Homilia diária — Lc 16,19-31 — Missa de domingo, 28/09/25
Homilia diária — Lc 16,19-31 — Missa de domingo, 28/09/25
Irmãos e irmãs, hoje o Senhor nos confronta com uma parábola que não aceita meias-medidas, uma narrativa onde a eternidade pronuncia um veredicto sobre a vida que levamos: “Tu recebeste teus bens durante a vida, e Lázaro os males; agora ele encontra aqui consolo e tu és atormentado.”.
Ao ouvir essas palavras, experimentamos um calafrio, porque o Evangelho nos revela que a história não termina na conta do banco nem na aparência do sucesso, ela culmina na justiça misericordiosa de Deus que pesa os gestos do coração.

Contradição interna
Primeiramente, atentemos ao contraste encenado pelo Mestre. De um lado, o banquete, roupas finas, portas fechadas ao pobre; de outro, o corpo ferido, a boca pedindo migalhas, e a proximidade do morto com os animais desprezíveis.
Essa cena descreve uma pobreza física que costuma acompanhar uma pobreza mais funda, a pobreza moral do coração que recusa o irmão. A tradição cristã, em sua sensibilidade, sempre leu um espelho nessa parábola: o Senhor liga a justiça última à caridade concreta, porque amar a Deus e abandonar o irmão faminto constitui contradição interna.

Viver o amor
Além disso, meditemos sobre o lugar de Lázaro junto de Abraão, imagem de comunhão e acolhida.
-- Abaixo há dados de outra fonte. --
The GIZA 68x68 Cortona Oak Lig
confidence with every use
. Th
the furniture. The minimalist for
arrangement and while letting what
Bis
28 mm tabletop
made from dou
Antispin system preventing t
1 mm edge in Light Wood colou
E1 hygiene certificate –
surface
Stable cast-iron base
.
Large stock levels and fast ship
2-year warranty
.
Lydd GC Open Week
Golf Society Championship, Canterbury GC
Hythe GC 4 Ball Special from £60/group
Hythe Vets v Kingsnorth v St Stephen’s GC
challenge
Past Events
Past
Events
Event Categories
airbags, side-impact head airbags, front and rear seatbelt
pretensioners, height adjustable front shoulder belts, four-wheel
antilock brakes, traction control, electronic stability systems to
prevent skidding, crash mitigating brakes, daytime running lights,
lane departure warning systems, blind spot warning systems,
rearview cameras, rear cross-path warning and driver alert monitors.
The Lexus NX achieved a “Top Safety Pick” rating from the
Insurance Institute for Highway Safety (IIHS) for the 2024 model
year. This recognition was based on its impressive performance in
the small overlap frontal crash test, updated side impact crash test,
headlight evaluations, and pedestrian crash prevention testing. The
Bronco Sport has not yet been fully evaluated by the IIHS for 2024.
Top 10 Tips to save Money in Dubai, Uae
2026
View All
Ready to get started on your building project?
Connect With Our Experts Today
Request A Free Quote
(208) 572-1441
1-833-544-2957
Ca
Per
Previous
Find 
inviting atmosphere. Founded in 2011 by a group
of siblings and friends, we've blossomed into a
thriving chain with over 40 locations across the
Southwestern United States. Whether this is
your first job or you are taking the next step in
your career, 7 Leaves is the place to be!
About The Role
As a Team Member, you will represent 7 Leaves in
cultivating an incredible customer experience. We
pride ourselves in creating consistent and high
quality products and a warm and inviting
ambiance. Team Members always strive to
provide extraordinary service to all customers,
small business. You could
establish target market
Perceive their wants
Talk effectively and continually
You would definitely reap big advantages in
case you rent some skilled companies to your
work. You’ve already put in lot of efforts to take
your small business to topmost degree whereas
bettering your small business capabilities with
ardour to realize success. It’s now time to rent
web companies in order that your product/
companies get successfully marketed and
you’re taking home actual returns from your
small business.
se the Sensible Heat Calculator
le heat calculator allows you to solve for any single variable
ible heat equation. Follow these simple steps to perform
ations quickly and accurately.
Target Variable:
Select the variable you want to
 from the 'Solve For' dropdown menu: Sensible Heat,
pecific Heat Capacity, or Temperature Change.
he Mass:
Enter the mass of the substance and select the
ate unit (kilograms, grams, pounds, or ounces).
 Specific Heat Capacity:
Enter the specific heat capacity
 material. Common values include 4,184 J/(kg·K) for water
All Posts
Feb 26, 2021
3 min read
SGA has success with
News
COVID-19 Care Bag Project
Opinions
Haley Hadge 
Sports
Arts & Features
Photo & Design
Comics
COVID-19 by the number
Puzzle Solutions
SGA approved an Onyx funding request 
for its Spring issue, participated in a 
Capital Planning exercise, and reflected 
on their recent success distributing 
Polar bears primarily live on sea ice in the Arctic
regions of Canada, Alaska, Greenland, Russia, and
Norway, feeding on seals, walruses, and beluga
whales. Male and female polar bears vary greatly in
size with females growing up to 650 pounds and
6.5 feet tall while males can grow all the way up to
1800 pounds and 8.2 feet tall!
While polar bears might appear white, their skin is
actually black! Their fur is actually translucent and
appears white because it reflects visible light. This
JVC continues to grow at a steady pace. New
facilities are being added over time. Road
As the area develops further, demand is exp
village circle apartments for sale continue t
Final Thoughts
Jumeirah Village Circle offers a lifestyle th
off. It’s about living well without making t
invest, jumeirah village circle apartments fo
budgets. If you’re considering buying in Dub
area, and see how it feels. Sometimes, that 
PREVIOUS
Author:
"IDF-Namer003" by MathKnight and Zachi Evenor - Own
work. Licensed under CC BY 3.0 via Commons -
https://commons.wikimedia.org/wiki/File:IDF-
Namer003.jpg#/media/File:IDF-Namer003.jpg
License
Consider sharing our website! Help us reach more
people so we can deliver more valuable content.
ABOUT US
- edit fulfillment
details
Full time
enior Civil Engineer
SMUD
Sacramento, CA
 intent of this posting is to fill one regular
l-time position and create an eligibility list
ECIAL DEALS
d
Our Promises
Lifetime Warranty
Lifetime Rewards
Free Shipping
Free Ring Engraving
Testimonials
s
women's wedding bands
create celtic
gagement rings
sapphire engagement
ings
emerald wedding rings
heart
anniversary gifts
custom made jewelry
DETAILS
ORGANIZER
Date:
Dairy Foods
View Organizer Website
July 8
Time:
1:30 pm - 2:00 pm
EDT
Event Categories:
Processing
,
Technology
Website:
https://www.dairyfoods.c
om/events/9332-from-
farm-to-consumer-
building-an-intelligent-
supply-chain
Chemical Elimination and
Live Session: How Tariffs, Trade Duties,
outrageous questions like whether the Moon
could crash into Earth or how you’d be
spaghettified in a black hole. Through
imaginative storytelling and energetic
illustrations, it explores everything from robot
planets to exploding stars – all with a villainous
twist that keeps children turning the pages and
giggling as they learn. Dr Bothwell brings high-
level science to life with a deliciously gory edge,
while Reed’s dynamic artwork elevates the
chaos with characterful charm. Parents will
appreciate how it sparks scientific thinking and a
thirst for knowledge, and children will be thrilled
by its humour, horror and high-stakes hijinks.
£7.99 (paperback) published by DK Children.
Não se trata aqui de um cálculo frio sobre méritos, mas de um reconhecimento da presença de Deus que se revela nos pobres.
Aqueles que viveram o amor tornam-se capazes de repousar no seio da misericórdia, enquanto os que confiaram apenas nas suas seguranças materiais descobrem, diante do juízo, que a riqueza que acumularam não impede o vazio eterno. Os antigos mestres já nos ensinaram que a economia do Reino opera segundo uma inversão salvífica, onde os últimos ocupam o primeiro lugar.

Obras de amor
A parábola apresenta uma advertência terrível sobre a imobilidade do coração após a morte. Quando o rico pede um sinal, recebe a resposta definitiva: Moisés e os Profetas bastam, quem não escuta a Lei e os Profetas não se convencerá nem mesmo diante de sinais extraordinários.
Esta verdade pastoral nos impele a não esperar prodígios para converter-nos, porque a conversão madura nasce do ouvir perseverante da Palavra e da prática fiel da misericórdia. A salvação não se posterga para sinais espetaculares, ela se realiza na fidelidade às pequenas obras de amor.

A fé exige ações
Quais ações práticas derivam desse julgamento espiritual?
Primeiro, devemos adotar o imperativo da caridade imediata: aqueles que passam fome, vivem na solidão, enfrentam doenças e exclusão necessitam de nossa presença e solidariedade. O amor não se substitui por palavras quando estendemos nossas mãos e mesas.
Em seguida, precisamos nos comprometer com a transformação das estruturas que perpetuam a pobreza: a caridade privada não elimina a responsabilidade pública, por isso devemos lutar por justiça social, políticas que incentivem o trabalho digno e iniciativas comunitárias que amparem os mais vulneráveis. A fé exige ações que transformem tanto os corações quanto os sistemas.

Eucaristia
Além do mais, cuidemos da formação interior. Se a parábola nos acusa, ela também nos oferece remédio: a escuta dos Evangelhos, a prática sacramental, o exame diário que revela onde guardamos segurança em vez de confiarmos em Deus.
Cultivemos o hábito da esmola generosa, da visita ao doente, da partilha regular, não como mera técnica, mas como via de conversão que vai moldando o afeto segundo o de Cristo. Lembremo-nos de que a Eucaristia nos envia a ser presença corporal do Senhor entre os pequenos.

Rezemos
Por fim, não vivamos com pânico, mas com responsabilidade esperançosa. O juízo narrado pela parábola não é catarse sensacionalista, ele é apelo amoroso para ajustarmos agora nossa vida.
Se hoje acolhemos o pobre, se hoje defendemos os injustiçados, se hoje abrimos o coração, começamos já a habitar o “seio de Abraão” que a Escritura nos promete.
Que a Virgem, Mãe compassiva, nos ensine a ver em cada rosto sofrido o próprio Cristo, e que Maria nos obtenha a graça de converter bens em partilha, medos em generosidade, e vidas em testemunho fiel do Reino. Amém.